September natural gas futures advanced smartly Thursday, helped by advances in equity markets and crude oil along with a government report showing that slightly less gas was injected into storage than anticipated. The September futures contract rose 19.5 cents to $3.743, and October gained 20.0 cents to $3.988.

September crude oil soared $3.59 to $66.94/bbl and the Dow Jones Industrial Average rose 83 points to close at 9,154.

“We may be getting a little life off of crude oil. It is up nearly $4 and it is also a big equity day, so those two combined with slightly less injections than expected and some short-covering helped send the market higher,” said an Oklahoma City-based broker.

The Energy Information Administration (EIA) reported that additions to inventories tallied 71 Bcf, just slightly less than the 73 Bcf estimated by independent polls conducted by Bloomberg, Dow Jones and Reuters. The pivotal question regarding inventories is whether they reflect a widely anticipated decline in production resulting from a much leaner roster of rigs looking for natural gas. For the week ended July 24 oilfield services giant Baker Hughes Inc. said the number of rigs targeting natural gas had declined to 675 from the year-ago level of 1,555.

Production figures show a slight decline. The EIA in its July Natural Gas Monthly reported that dry gas production for May was 57.55 Bcf/d, down slightly from April’s 58.13 Bcf/d but well above May 2008 production of 55.94 Bcf/d.

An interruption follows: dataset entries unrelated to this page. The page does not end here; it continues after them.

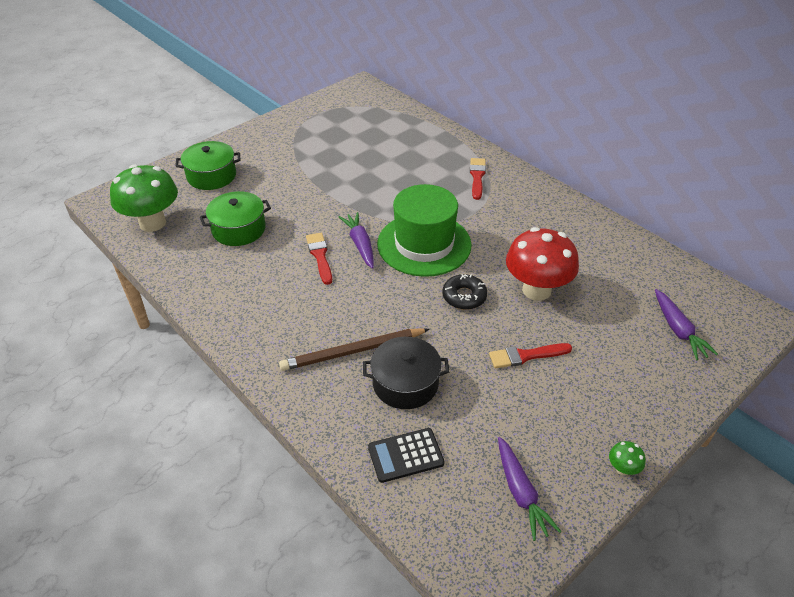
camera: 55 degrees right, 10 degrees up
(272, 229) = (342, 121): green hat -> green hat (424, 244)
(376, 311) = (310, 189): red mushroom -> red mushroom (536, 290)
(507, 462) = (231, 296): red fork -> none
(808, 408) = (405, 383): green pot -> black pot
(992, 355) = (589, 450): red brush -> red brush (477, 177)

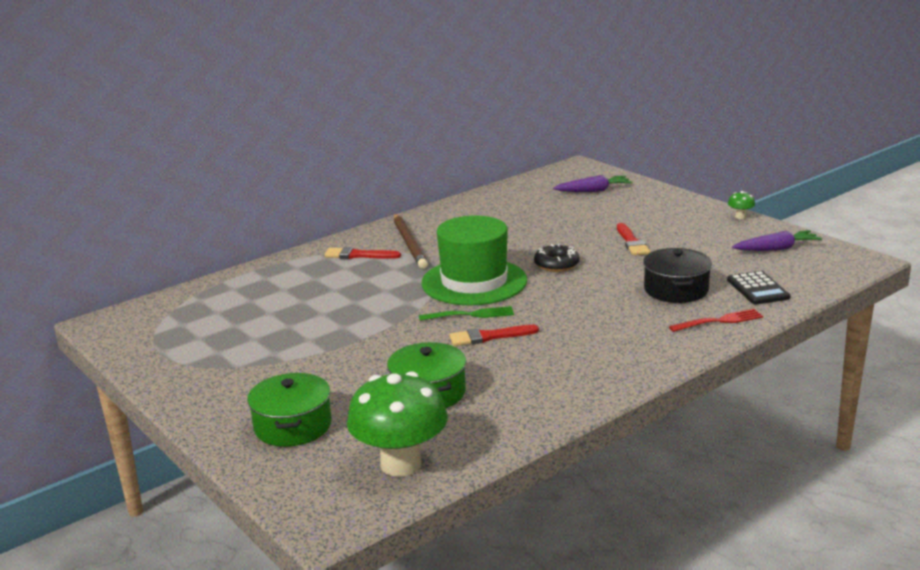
camera: 85 degrees left, 20 degrees down
(332, 411) = (719, 321): none -> red fork
(353, 352) = (640, 314): brown pencil -> brown pencil (409, 243)
(360, 244) = (470, 315): purple carrot -> green fork
(536, 290) = (547, 235): red mushroom -> none

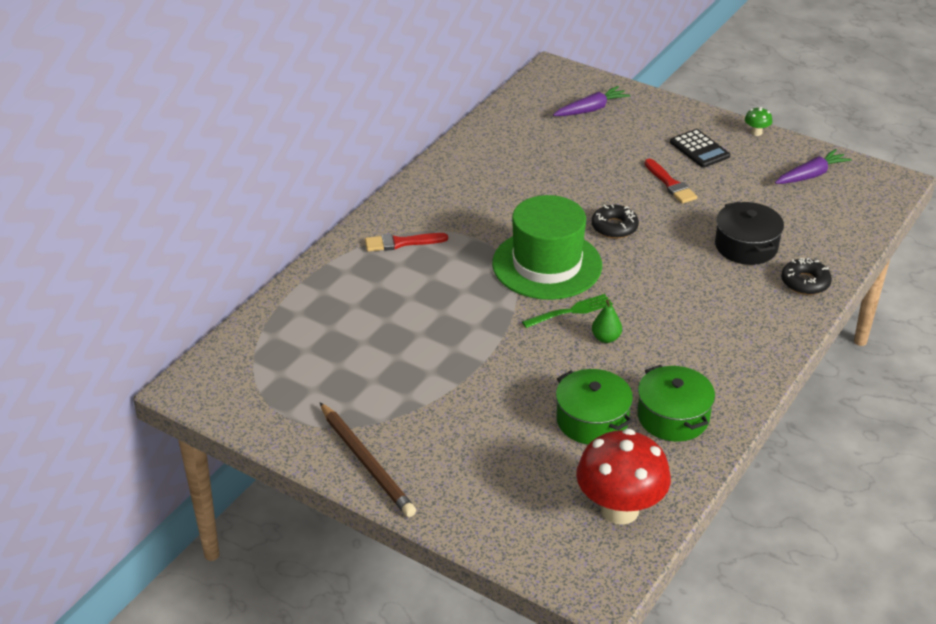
camera: 20 degrees left, 15 degrees up
(293, 426) = (491, 485): green pot -> green pot (673, 417)
(401, 464) = (620, 510): green mushroom -> red mushroom
(409, 243) = (445, 217): brown pencil -> brown pencil (367, 462)
(489, 337) = (606, 338): red brush -> green pear
(719, 321) = (805, 282): red fork -> black donut
(758, 289) = (819, 234): black calculator -> black calculator (699, 149)

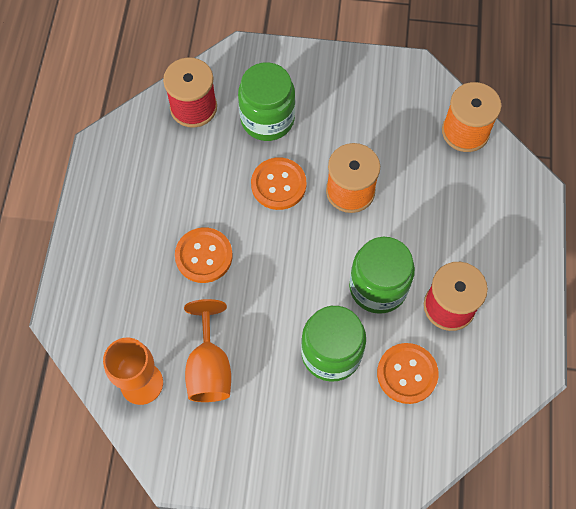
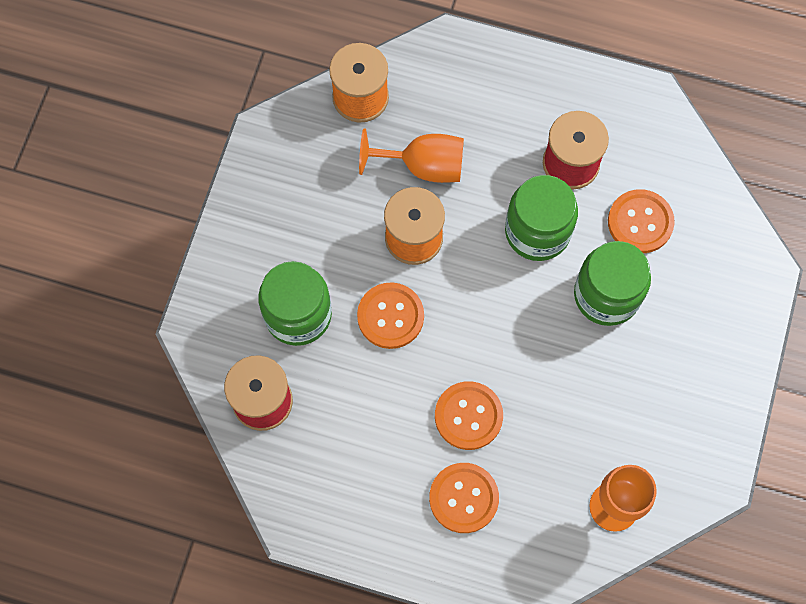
camera: 80 degrees left, 5 degrees up
(134, 262) = (463, 498): none -> orange button
(209, 367) = (605, 428): orange goblet -> orange goblet (423, 166)

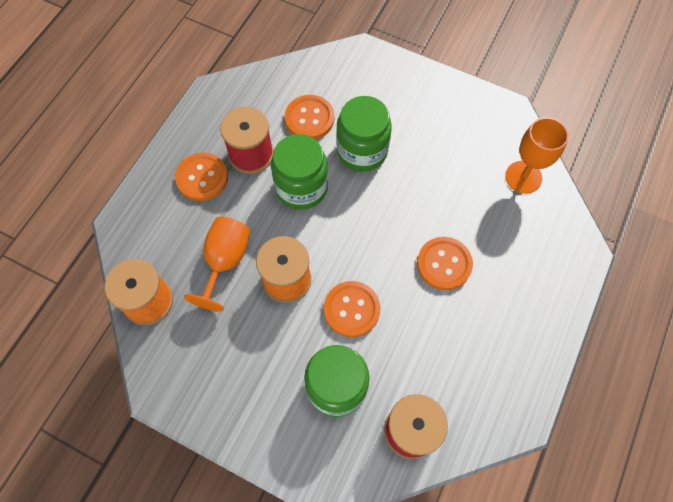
camera: 80 degrees left, 5 degrees down
(463, 498) = (509, 279): orange button -> orange button (202, 178)

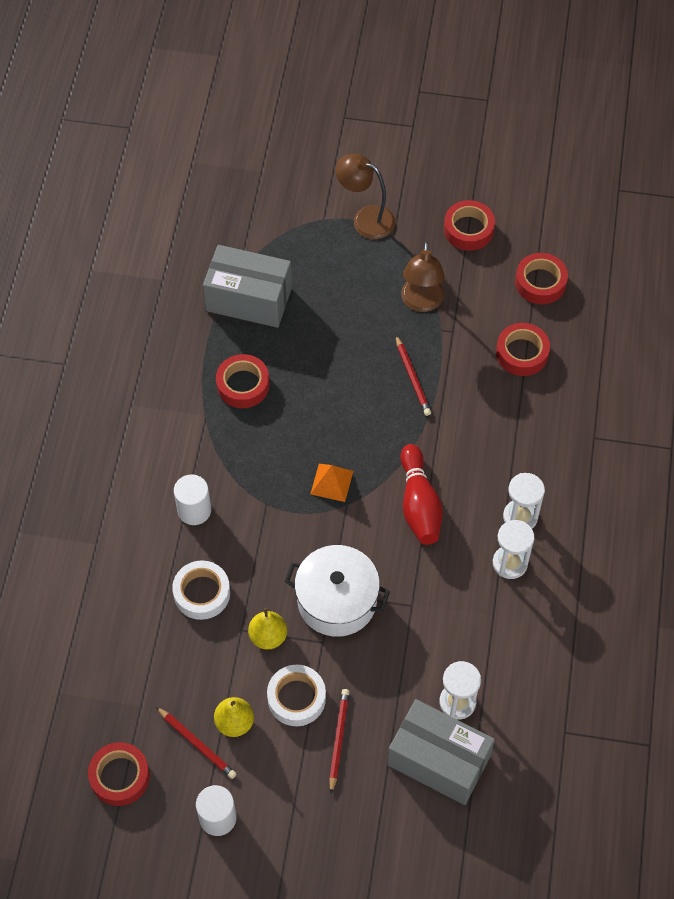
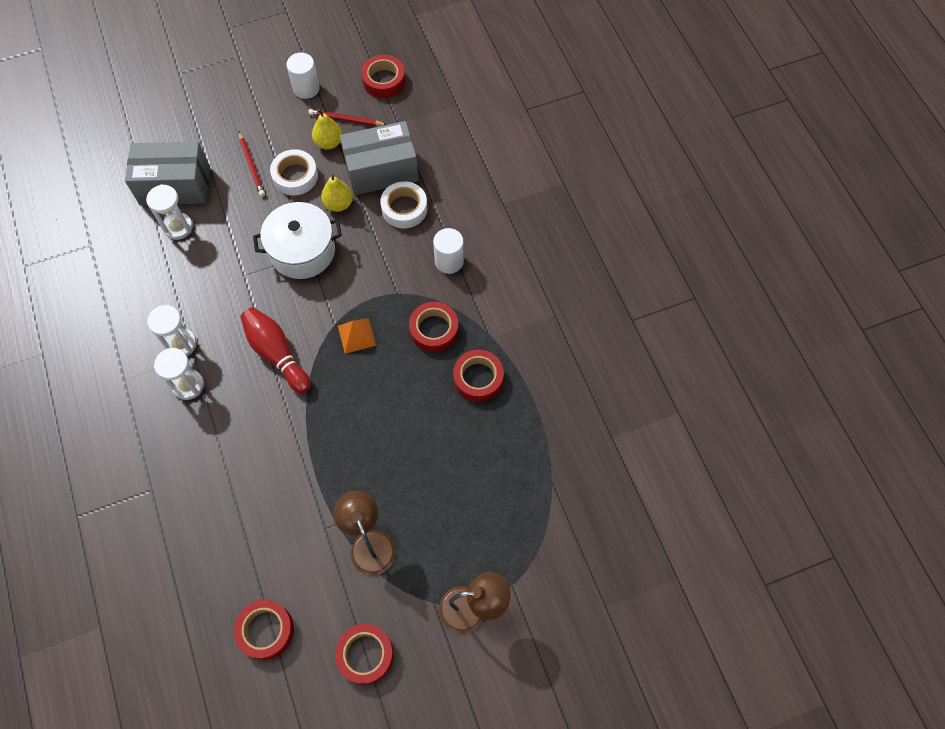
camera: 150 degrees right, 5 degrees up
(249, 299) = (525, 460): grey box -> grey box (381, 170)
(412, 377) = (339, 462): red pencil -> none
(522, 353) = (251, 540): red tape -> red tape (434, 330)

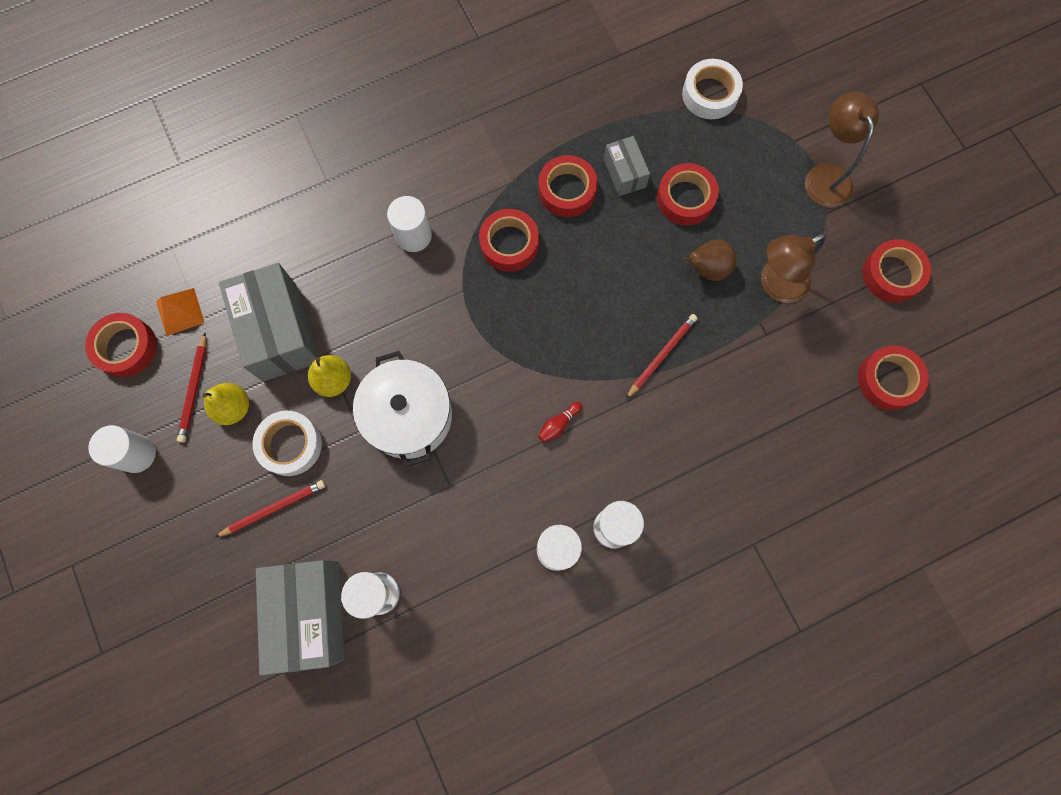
camera: 95 degrees left, 10 degrees up
(277, 354) = (558, 424): red bowling pin -> red bowling pin, size x0.43
(319, 438) = (661, 356): none -> red pencil
(356, 335) = (524, 332): orange pyramid -> orange pyramid (180, 312)
(392, 485) = (707, 269): none -> brown pear
(404, 208) = (338, 296): white tape -> white tape (710, 94)
(461, 476) = (685, 198): none -> red tape
(490, 427) = (624, 173): none -> grey box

The Oklahoma City broker and others who use quantitative models to direct trading decision reported that Thursday’s activity has nearly caused the models to switch from bearish to neutral. “Today is a new surge. If September closes above $3.75, I would be out of any short positions and be giving some thought to going long,” the broker said.

He added that prices would have to go “over $4 to feel good about going long, and I would use the $3.75 area to place a stop-loss order.”

Prior to the release of the inventory data traders were circumspect as to whether a 73 Bcf injection had been factored into the market. “If the [inventory] report comes out Thursday and shows injections at what everybody is expecting, let’s see how it works. I have some local trader friends and they say at these levels, patience is the key,” said a New York-based broker.

“They say if the market reaches $3.75, they go in and short it and they will wait for 50 cents to the downside. If you look at the $3.25 area, then you’ve got $3.75 as a target sell area. The question is whether the market will bottom out here and head back. Everyone is talking bearish, bearish, bearish.”

EIA reported that the East Region had storage injections of 56 Bcf, the West Region a draw of 1 Bcf, and the Producing Region saw a build of 16 Bcf.